Background Traffic. Concurrent with the query traffic is a complex mix of background traffic, consisting of both large and small flows. Figure 4 presents the PDF of background flow size, illustrating how most background flows are small, but most of the bytes in background traffic are part of large flows. Key among background flows are large, 1MB to 50MB, update flows that copy fresh data to the workers and time-sensitive short message flows, 50KB to 1MB in size, that update control state on the workers. Figure 3(b) shows the time between arrival of new background flows. The inter-arrival time between background flows reflects the superposition and diversity of the many different services supporting the application:
(1) the variance in interarrival time is very high, with a very heavy tail;
(2) embedded spikes occur, for example the 0ms inter-arrivals that explain the CDF hugging the y-axis up to the 50 th percentile;
and (3) relatively large numbers of outgoing flows occur periodically, resulting from workers periodically polling a number of peers looking for updated files.
Flow Concurrency and Size. Figure 5 presents the CDF of the number of flows a MLA or worker node participates in concurrently (defined as the number of flows active during a 50ms window). When all flows are considered, the median number of concurrent flows is 36, which results from the breadth of the Partition/Aggregate traffic pattern in which each server talks to 43 other servers. The 99.99th percentile is over 1,600, and there is one server with a median of 1,200 connections.

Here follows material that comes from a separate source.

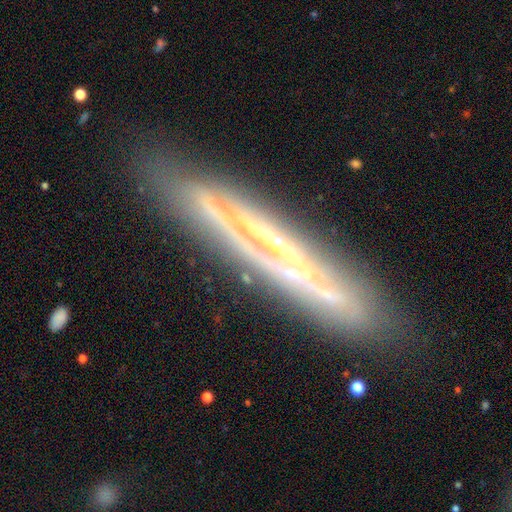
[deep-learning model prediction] The model was most divided on "edge-on disk": yes: 79%, no: 21%. More confident: merging — none (80%); smooth or featured — featured or disk (75%); edge-on bulge — none (74%).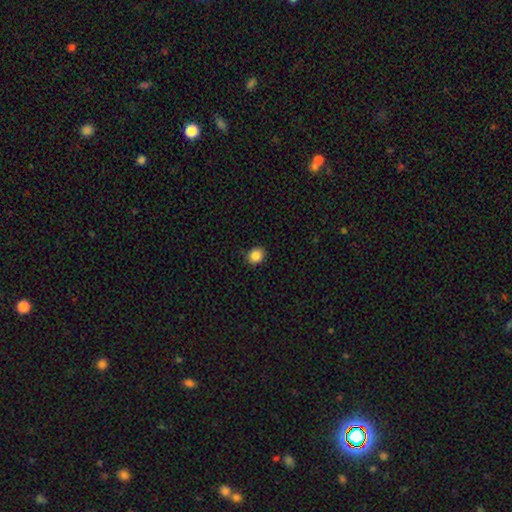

When only large flows (> 1MB) are considered, the degree of statistical multiplexing is very low — the median number of concurrent large flows is 1, and the 75th percentile is 2. Yet, these flows are large enough that they last several RTTs, and can consume significant buffer space by causing queue buildup.
In summary, throughput-sensitive large flows, delay sensitive short flows and bursty query traffic, co-exist in a data center network. In the next section, we will see how TCP fails to satisfy the performance requirements of these flows.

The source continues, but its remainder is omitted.